◆ **INSTRUCTIONS FOR THE TASK**:
Report each line below that contains the word "educação", copying every such line in full.

◆ **MATERIAL PROVIDED**:
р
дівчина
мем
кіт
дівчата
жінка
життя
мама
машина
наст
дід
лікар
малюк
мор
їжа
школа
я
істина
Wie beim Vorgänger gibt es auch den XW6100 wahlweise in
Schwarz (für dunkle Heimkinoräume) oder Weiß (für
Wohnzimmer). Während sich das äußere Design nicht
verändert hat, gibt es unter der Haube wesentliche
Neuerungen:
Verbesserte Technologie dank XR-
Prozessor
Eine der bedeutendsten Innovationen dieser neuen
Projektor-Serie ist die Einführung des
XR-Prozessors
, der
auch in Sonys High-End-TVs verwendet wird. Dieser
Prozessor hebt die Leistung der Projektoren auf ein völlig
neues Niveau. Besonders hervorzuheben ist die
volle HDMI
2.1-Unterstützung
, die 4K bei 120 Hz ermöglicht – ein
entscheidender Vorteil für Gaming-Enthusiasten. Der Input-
...
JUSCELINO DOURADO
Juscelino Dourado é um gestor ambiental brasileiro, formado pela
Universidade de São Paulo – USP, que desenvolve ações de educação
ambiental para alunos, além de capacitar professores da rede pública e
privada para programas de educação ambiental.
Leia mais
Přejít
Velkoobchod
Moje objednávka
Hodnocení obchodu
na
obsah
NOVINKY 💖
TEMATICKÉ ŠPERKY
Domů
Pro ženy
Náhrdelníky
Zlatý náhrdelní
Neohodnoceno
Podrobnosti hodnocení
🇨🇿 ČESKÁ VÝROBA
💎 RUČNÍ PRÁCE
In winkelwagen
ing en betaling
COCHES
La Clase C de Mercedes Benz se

◆ **EXERCISE SOLUTION**:
Universidade de São Paulo – USP, que desenvolve ações de educação
privada para programas de educação ambiental.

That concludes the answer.